Fears have now been raised about the implications for wildlife on Barra, and action is already being taken to prevent hedgehogs settling on the island.
Searches to be carried out
A spokesman for NatureScot said: “We have received a report of a hedgehog killed on the road on Barra which is the first record on the island.
“NatureScot staff will search the areas with trained sniffer dogs and set up a network of live traps to establish whether there more hedgehogs are present.

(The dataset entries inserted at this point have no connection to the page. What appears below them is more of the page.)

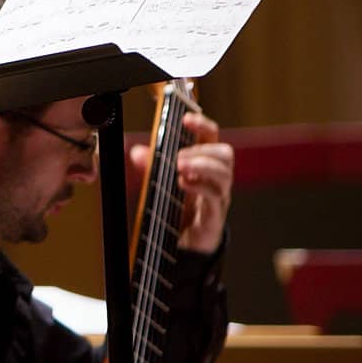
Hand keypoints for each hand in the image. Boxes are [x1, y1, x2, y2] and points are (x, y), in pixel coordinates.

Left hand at [130, 112, 232, 253]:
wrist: (183, 244)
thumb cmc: (176, 207)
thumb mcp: (161, 182)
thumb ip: (150, 166)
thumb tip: (136, 152)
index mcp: (204, 165)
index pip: (212, 137)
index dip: (202, 124)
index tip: (186, 119)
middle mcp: (216, 179)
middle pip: (225, 153)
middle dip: (202, 150)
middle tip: (178, 155)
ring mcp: (218, 197)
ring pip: (224, 174)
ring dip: (202, 165)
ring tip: (179, 167)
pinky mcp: (214, 216)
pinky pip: (216, 197)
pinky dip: (199, 187)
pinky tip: (183, 184)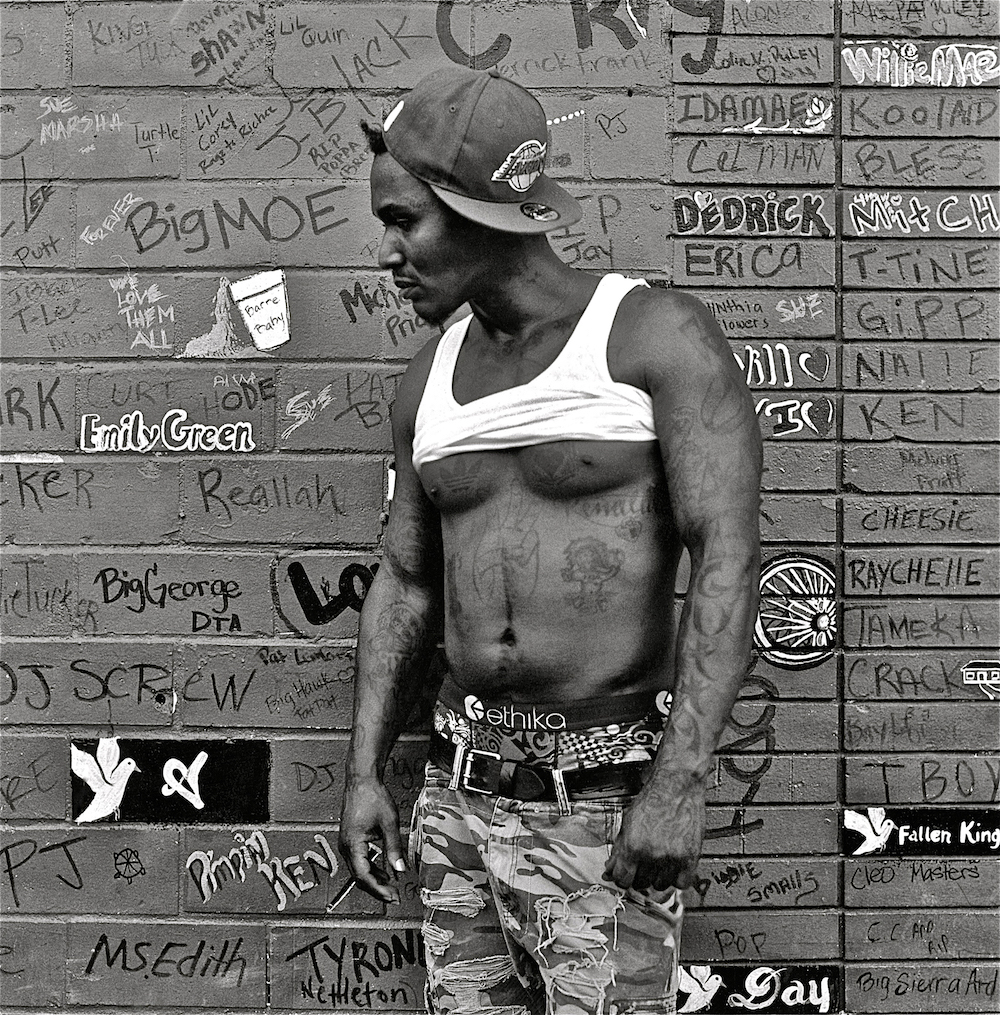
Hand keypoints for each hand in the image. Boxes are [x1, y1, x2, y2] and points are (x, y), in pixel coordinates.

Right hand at [338, 777, 405, 902]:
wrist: (361, 780)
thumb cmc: (373, 797)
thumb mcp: (389, 823)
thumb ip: (394, 848)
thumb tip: (400, 870)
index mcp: (353, 844)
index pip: (364, 876)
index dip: (378, 890)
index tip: (393, 896)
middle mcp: (345, 846)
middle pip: (359, 877)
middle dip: (377, 888)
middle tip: (395, 896)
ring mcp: (346, 843)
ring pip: (359, 870)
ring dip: (374, 879)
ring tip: (391, 886)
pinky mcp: (350, 839)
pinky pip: (359, 860)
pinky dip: (371, 868)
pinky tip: (383, 871)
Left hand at [603, 774, 705, 893]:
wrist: (677, 784)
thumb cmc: (653, 798)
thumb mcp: (627, 821)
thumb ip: (618, 848)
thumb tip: (610, 869)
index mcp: (633, 845)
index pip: (622, 879)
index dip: (621, 877)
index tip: (625, 874)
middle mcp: (652, 854)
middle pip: (640, 883)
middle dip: (638, 875)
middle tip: (641, 863)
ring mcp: (672, 858)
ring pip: (660, 885)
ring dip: (657, 877)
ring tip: (657, 861)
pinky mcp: (691, 857)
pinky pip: (682, 883)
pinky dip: (677, 878)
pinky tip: (672, 866)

Any hedgehogs caught will be relocated and released in a safe location.
“Releasing mammals on islands can cause great harm to native wildlife and is treated as a serious wildlife crime.”
“Please get in touch of you live on Barra and would like to help out with the search.”

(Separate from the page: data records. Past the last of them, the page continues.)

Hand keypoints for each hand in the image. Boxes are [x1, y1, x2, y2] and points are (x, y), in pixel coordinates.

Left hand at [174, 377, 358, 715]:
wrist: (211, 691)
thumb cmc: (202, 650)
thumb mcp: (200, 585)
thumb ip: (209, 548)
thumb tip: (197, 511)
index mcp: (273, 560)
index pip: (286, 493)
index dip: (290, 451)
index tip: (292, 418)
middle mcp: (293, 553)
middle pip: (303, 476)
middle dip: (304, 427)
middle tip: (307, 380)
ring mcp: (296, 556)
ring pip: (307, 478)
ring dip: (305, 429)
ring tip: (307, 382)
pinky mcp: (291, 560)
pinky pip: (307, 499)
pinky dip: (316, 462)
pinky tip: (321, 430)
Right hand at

A similar scheme has already been carried out on the neighbouring Uists, costing millions of pounds.
A RSPB spokesman said: “We are very concerned about the impact introduced hedgehogs are having on the fantastic native wildlife of the Uists.

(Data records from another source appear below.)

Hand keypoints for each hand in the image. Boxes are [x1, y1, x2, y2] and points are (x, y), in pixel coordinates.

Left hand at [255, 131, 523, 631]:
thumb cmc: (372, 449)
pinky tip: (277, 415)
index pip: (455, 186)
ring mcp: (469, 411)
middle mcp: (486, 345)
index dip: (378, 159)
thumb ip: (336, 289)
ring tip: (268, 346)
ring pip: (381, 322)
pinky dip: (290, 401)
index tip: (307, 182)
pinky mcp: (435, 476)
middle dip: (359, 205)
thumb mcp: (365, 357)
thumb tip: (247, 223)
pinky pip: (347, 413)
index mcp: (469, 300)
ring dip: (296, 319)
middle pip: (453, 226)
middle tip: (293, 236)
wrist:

“We are working with NatureScot to investigate whether it is feasible to move them off these islands, including how we might gather the significant resources that would be needed to do it.
“This evidence that hedgehogs are now on Barra is very worrying and shows the importance of biosecurity including surveillance and preventative measures to limit the spread of invasive non-native species.”
NatureScot has appealed to anyone who sees hedgehogs on Barra or North Uist to get in contact with the Uist Wader Project manager.
What’s wrong with hedgehogs?
Hedgehogs are not native to the Outer Hebrides and were introduced to South Uist in 1974. They have spread across the islands and reached a density where they damage wader populations.
Research by NatureScot and RSPB Scotland has shown that hedgehogs eating their eggs is causing significant harm to internationally important populations of ground nesting waders found in the Uists.
The Uist Wader Project has successfully removed hedgehogs from North Uist.
NatureScot and RSPB are now exploring sources of funding, to enable a full scale removal of hedgehogs from the whole of the Uists.
Five years ago it was calculated that it had cost over a £1,000-a-time to remove hedgehogs from North Uist.
Then a new bid for a staggering £3.5m to remove the remaining hedgehogs from the Uists was considered – on top of the £2.7m already spent removing 2,440 of them.
Some estimates say there could be around 4,000 hedgehogs needing to be removed.
The Uists have important colonies of nesting waders in the form of dunlin, ringed plover, redshank, snipe, lapwing and oystercatcher.
But they had been in decline since the mid-1980s partly due to predation by non-native hedgehogs.
Efforts to stem the decline have been in progress since 2004 – initially by culling that caused outrage, including from celebrities like Sir Paul McCartney Joanna Lumley, Sting and Brian May.
Since 2007 the animals have been trapped and translocated to the mainland.
Alien invaders
More than £16m has been spent over the past two decades trying to rid alien invaders from some of Scotland’s wildlife rich islands.
It includes over £6m that is currently being splashed out getting rid of stoats on Orkney.
Since 2007, more than 40,000 grey squirrels, American mink and black rats have been killed humanely under conservation projects.